Confusion of some subquery results
(1.2) By Yu Liang (LY1598773890) on 2021-04-29 04:35:03 edited from 1.1 [source]
For query:
CREATE TABLE v0 ( v2 CHAR(30), v1 CHAR(30) );
INSERT INTO v0 ( v1 ) VALUES ( 10 ),( 0 );
CREATE INDEX v19 ON v0 ( v2, v1 );
INSERT INTO v0 VALUES ( 10, 10 );
INSERT INTO v0 VALUES ( 0, 10 );
SELECT * FROM v0;
SELECT '----------------------------------------';
SELECT * FROM v0 WHERE ( ( v1 IN ( SELECT v2 FROM v0 ORDER BY v2 ) ));
SELECT '----------------------------------------';
SELECT * FROM v0 WHERE ( v2 = 0 );
SELECT '----------------------------------------';
SELECT * FROM v0 WHERE ( ( v1 IN ( SELECT v2 FROM v0 ORDER BY v2 ) ) AND v2 = 0);
We got the result:
|10
|0
10|10
0|10
------------
|10
|0
10|10
0|10
------------
0|10
------------
(EMPTY RESULT)
Since the second and the third SELECT statements return some results, we expect some results being outputted from the last SELECT statement too. However, there is no outputs from the last SELECT statement.

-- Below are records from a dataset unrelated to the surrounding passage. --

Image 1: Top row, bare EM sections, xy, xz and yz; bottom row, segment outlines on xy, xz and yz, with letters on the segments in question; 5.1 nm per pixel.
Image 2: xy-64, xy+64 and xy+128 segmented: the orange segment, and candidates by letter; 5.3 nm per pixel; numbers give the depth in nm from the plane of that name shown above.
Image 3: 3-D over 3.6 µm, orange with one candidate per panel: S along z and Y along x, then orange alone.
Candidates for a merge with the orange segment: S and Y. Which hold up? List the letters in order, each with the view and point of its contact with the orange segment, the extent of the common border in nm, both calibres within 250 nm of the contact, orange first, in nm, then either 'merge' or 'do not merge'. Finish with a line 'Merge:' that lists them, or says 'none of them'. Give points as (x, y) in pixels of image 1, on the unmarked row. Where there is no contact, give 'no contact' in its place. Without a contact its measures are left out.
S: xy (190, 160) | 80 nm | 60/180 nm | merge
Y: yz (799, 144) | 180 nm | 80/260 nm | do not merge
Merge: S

A few more interesting behaviors that we observe is that:
-If we delete the CREATE INDEX statement, the inconsistency is gone and the last SELECT successfully output 0|10 just like the third SELECT statement.
-If we change the data type of v1, v2 to be INT, the inconsistency is also gone and the last SELECT successfully output 0|10 just like the third SELECT statement.

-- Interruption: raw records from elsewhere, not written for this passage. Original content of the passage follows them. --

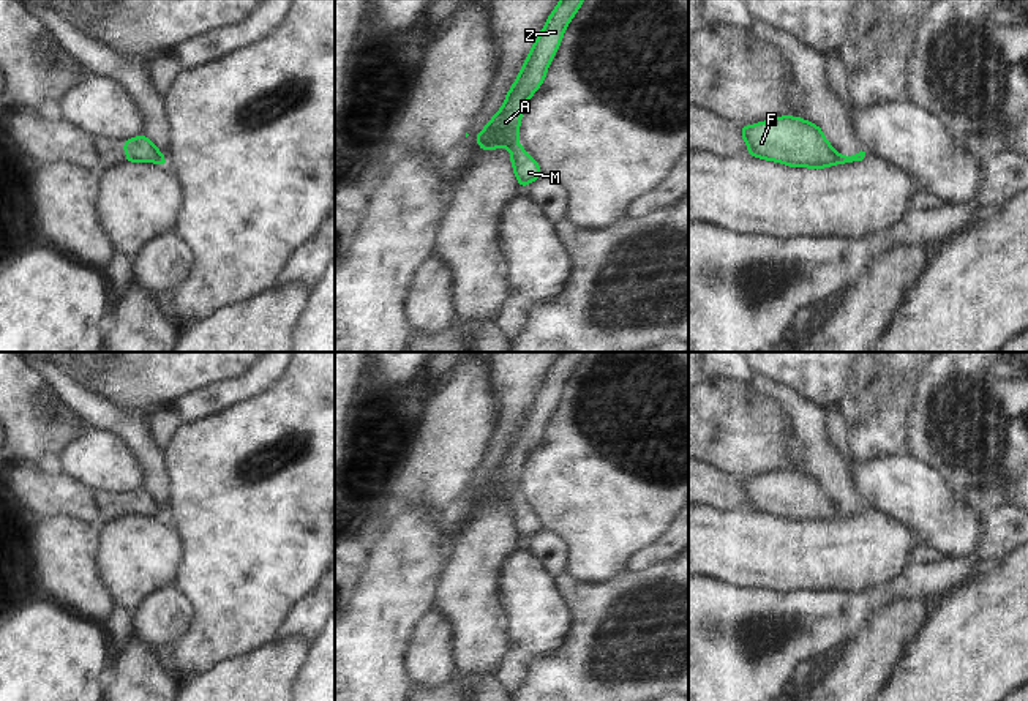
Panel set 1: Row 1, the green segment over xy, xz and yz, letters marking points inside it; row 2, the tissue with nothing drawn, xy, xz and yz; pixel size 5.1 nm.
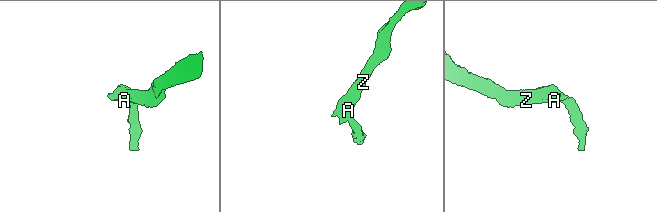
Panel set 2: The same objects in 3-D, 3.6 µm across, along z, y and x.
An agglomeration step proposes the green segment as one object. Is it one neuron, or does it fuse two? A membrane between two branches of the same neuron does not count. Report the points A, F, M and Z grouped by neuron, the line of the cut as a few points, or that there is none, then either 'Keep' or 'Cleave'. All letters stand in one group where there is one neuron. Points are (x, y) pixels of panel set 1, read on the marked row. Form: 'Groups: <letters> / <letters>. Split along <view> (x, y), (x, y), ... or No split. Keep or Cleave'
Groups: A F Z / M. Split along yz (840, 155), (834, 163). Cleave.

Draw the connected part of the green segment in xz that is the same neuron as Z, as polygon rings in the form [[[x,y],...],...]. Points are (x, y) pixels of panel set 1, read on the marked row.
[[[561,0],[537,36],[520,76],[507,92],[502,107],[490,123],[474,136],[482,152],[518,144],[520,123],[529,98],[540,88],[546,69],[556,55],[562,35],[584,0]]]

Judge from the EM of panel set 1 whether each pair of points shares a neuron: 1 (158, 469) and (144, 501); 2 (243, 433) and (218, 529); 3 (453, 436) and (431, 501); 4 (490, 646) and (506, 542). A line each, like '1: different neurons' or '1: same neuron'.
1: different neurons
2: same neuron
3: same neuron
4: same neuron

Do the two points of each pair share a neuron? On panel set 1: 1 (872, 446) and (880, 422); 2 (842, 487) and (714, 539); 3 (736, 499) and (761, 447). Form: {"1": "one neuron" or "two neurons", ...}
{"1": "one neuron", "2": "two neurons", "3": "two neurons"}

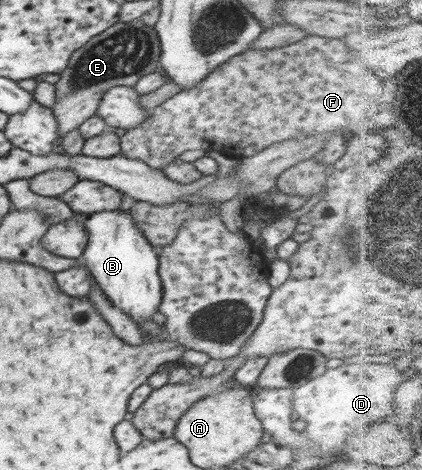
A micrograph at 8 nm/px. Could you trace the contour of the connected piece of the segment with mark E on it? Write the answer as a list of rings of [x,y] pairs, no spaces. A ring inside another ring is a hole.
[[[141,19],[131,23],[113,25],[109,30],[92,37],[83,47],[76,49],[69,58],[67,67],[59,74],[59,81],[55,83],[57,101],[53,104],[52,112],[58,123],[58,132],[61,136],[78,129],[78,127],[93,117],[103,95],[113,87],[133,86],[140,77],[162,72],[160,69],[161,50],[158,48],[159,38],[153,26],[147,26]]]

We are not sure whether this is a bug or this is just an affinity behavior that is known and expected. We are really appreciated for any explanation provided. Thank you.

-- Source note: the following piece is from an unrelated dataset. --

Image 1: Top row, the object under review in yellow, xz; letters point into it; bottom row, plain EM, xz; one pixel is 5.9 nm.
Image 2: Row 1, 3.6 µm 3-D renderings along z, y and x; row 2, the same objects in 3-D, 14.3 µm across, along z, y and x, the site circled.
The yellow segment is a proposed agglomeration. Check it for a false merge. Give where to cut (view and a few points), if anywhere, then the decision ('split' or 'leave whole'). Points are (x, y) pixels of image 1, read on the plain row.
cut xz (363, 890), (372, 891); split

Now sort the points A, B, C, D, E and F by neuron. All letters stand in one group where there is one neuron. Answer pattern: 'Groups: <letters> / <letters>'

(2) By Richard Hipp (drh) on 2021-04-29 11:56:28 in reply to 1.2 [link] [source]
This is a bug in the affinity behavior, more succinctly demonstrated by the following test script:
CREATE TABLE t1(a TEXT, b TEXT); INSERT INTO t1 VALUES(null,10),(0,10),(10,10); CREATE INDEX t1ab ON t1(a,b); .print -------- expect one row -------- SELECT * FROM t1 WHERE b in (SELECT a FROM t1) AND a=0;
All of the data is text (because of the TEXT types on all columns). So if you change the final comparison from "a=0" to "a='0'" it works. And that is what most applications would do. So this is not a serious bug. But it is still a bug and will be fixed shortly.
A bisects shows that the problem originated with the new "IN-early-out" optimization on the IN operator that is described by item 3b of the version 3.25.0 change-log.
(3) By Yu Liang (LY1598773890) on 2021-04-29 14:35:42 in reply to 2 [link] [source]
Thank you for the explanation and the confirming.
(4) By Richard Hipp (drh) on 2021-04-29 15:51:39 in reply to 1.2 [link] [source]
Fixed by check-in eb40248ce606b792.